Hi, I’m trying to implement vmap rule for quantile and then compile it. I don’t know how to add batching rules directly via c++, so I created custom operator around the torch.quantile function in python and registered vmap on it. Without compiling it works fine, but compiled function returns a tensor with the same elements in different order.
Torch version: 2.6.0.dev20241121+cu124

import torch
from torch import Tensor

lib = torch.library.Library('mylib', 'FRAGMENT')

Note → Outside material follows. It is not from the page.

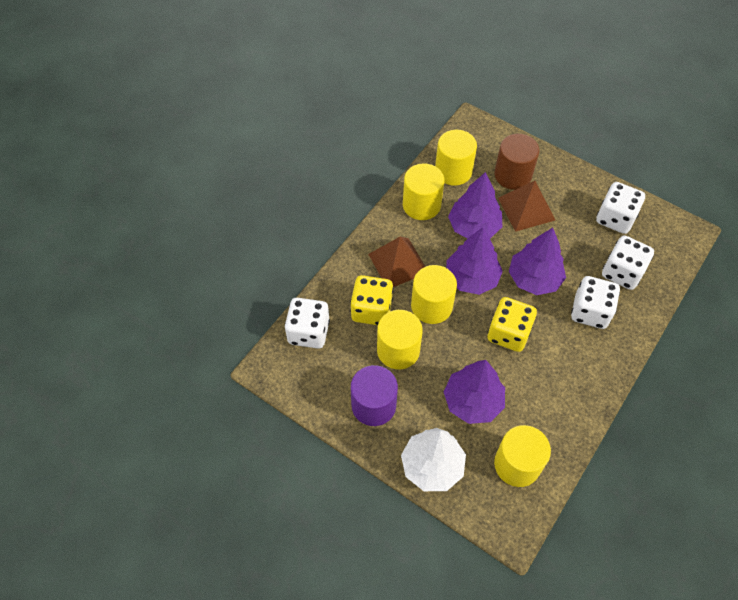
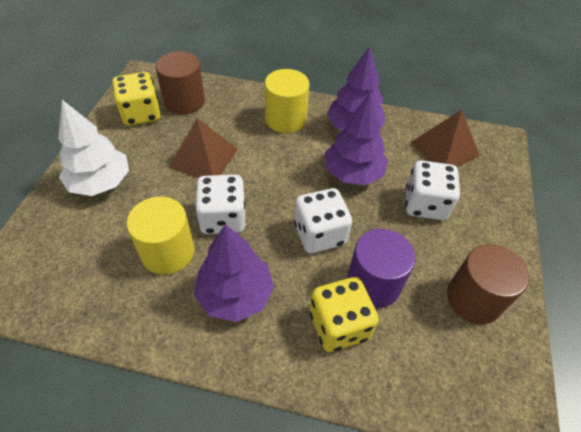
brown cylinder: 1 -> 2
purple tree: 4 -> 3
white dice: 4 -> 3
yellow cylinder: 5 -> 2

@torch.library.custom_op('mylib::vquantile', mutates_args=())
def vquantile(x: Tensor, q: Tensor, dim: int = -1) -> Tensor:
    return torch.quantile(x, q, dim)

@torch.library.register_fake('mylib::vquantile')
def _(x, q, dim=-1):
    n = q.numel()
    x = x.index_select(dim, torch.zeros(n, dtype=int) ).squeeze(dim)
    return torch.empty_like(x)

@torch.library.register_vmap('mylib::vquantile')
def quantile_vmap(info, in_dims, x, q, dim=-1):
    x = vquantile(x.movedim(in_dims[0], -1), q, dim % (x.ndim - 1) )
    return x, x.ndim - 1

a = torch.arange(10.).reshape(2, 5)
q = torch.tensor([.2, .5, .8])

f1 = torch.vmap(lambda x: vquantile(x, q, -1))
f2 = torch.compile(f1)

r1 = f1(a)
r2 = f2(a)

print(f'a: \n{a}')
print(f'vmapped quantiles: \n{r1}')
print(f'compiled & vmapped quantiles: \n{r2}')

Output:

a: 
tensor([[0., 1., 2., 3., 4.],
        [5., 6., 7., 8., 9.]])
vmapped quantiles: 
tensor([[0.8000, 2.0000, 3.2000],
        [5.8000, 7.0000, 8.2000]])
compiled & vmapped quantiles: 
tensor([[0.8000, 3.2000, 7.0000],
        [2.0000, 5.8000, 8.2000]])

P.S. It seems that it is working properly only if I set out_dims=-1 when calling vmap, that is:

f1 = torch.vmap(lambda x: vquantile(x, q, -1), out_dims=-1)